Selain itu menurut Yussar, pengenalan dan edukasi pertanian memang sebaiknya diterapkan sejak dini, sehingga memunculkan kecintaan pada anak - anak terhadap pertanian, mengingat mereka adalah generasi penerus pembangunan pertanian secara berkelanjutan untuk ketahanan pangan di Sidoarjo.

Dalam penerapan Kurikulum Merdeka Belajar di sekolah, Proyek Penguatan Profil Pelajar Pancasila (P5) juga menjadi sorotan dalam upaya membentuk kesadaran akan alam dan lingkungan keberlanjutan. 

Salah satu mata pelajaran lingkungan hidup tidak hanya menyajikan fakta-fakta tentang alam, tetapi juga membentuk sikap peduli terhadap lingkungan. Seorang siswa belajar tidak hanya tentang ekosistem geo farming, tetapi juga merasakan tanggung jawab untuk melestarikan ragam hayati sebagai kebutuhan pangan yang saat ini kian langka dan semakin mahal tersebut.

P5 merupakan proyek pengembangan kompetensi yang melengkapi fokus pencapaian standar kompetensi lulusan pada setiap jenjang satuan pendidikan dengan tujuan untuk mengembangkan karakter sesuai dengan nilai-nilai Pancasila. 

Baca Juga: Sukses Terapkan Pertanian Terpadu, Petani di Banyuwangi Patut Ditiru

Tujuan P5 tersebut diharapkan dapat membuat peserta didik memiliki kesempatan untuk mempelajari tema-tema atau isu penting seperti perubahan iklim, anti radikalisme, kesehatan mental, budaya, wirausaha, teknologi, dan kehidupan berdemokrasi sehingga peserta didik dapat melakukan aksi nyata dalam menjawab isu-isu tersebut sesuai dengan tahapan belajar dan kebutuhannya

Ada banyak contoh tema penerapan P5 kurikulum merdeka, seperti Gaya Hidup Berkelanjutan, Kearifan Lokal, Bhinneka Tunggal Ika, Suara Demokrasi, hingga Kewirausahaan. 

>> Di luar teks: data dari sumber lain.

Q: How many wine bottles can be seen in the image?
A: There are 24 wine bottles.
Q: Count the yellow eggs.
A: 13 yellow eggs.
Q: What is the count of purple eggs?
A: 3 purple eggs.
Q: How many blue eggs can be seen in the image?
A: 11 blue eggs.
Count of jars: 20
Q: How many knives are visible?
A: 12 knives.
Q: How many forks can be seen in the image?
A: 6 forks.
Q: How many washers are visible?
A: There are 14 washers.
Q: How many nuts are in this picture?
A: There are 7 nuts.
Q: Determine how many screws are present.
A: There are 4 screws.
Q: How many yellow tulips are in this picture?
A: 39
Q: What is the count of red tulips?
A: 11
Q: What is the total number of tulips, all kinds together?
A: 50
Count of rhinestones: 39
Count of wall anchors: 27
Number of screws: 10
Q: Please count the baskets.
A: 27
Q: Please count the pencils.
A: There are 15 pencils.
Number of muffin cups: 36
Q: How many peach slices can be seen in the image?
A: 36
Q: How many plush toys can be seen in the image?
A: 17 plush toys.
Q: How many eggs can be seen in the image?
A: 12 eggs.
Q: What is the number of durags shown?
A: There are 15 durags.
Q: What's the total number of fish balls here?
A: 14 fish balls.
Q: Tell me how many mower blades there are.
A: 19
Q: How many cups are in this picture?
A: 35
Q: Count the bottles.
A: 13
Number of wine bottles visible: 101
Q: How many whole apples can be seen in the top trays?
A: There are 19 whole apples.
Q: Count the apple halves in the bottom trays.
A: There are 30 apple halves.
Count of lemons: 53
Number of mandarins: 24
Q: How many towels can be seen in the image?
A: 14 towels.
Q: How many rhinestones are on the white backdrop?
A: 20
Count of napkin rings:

Contoh konkret penerapan P5 adalah "Gaya Hidup Berkelanjutan", para pengajar akan mengajak siswa dan siswi untuk memahami pentingnya hidup berkelanjutan dan menciptakan keseimbangan antara kebutuhan manusia dan kelestarian lingkungan.

"Kita lihat saat ini pekerja sektor pertanian sebagai ketahanan pangan sudah langkah yakni sudah diatas umur dan memang perlu regenerasi pelaku dunia pertanian terdidik dari kaum milenial agar ketahanan pangan terjaga," ujar Yussar.

Baca Juga: Pertanian Kota Malang Mulai Menyempit, Banyak Petani Jual Lahan

Lebih lanjut Zahlul Yussar menyebutkan saat ini, pihaknya berupaya mempersiapkan lahan untuk edukasi geo farming di wilayah Tanggulangin sedikitnya 10 hektar.

Melalui pendekatan yang seimbang antara pendidikan formal, proyek lingkungan yang bijaksana, partisipasi masyarakat yang terarah, dan informasi yang akurat, P5 memiliki potensi besar untuk menciptakan generasi yang peduli dan bertanggung jawab terhadap lingkungan.

Namun, perlu diingat bahwa kesuksesan P5 tergantung pada implementasi yang tepat dan kolaborasi lintas sektor. 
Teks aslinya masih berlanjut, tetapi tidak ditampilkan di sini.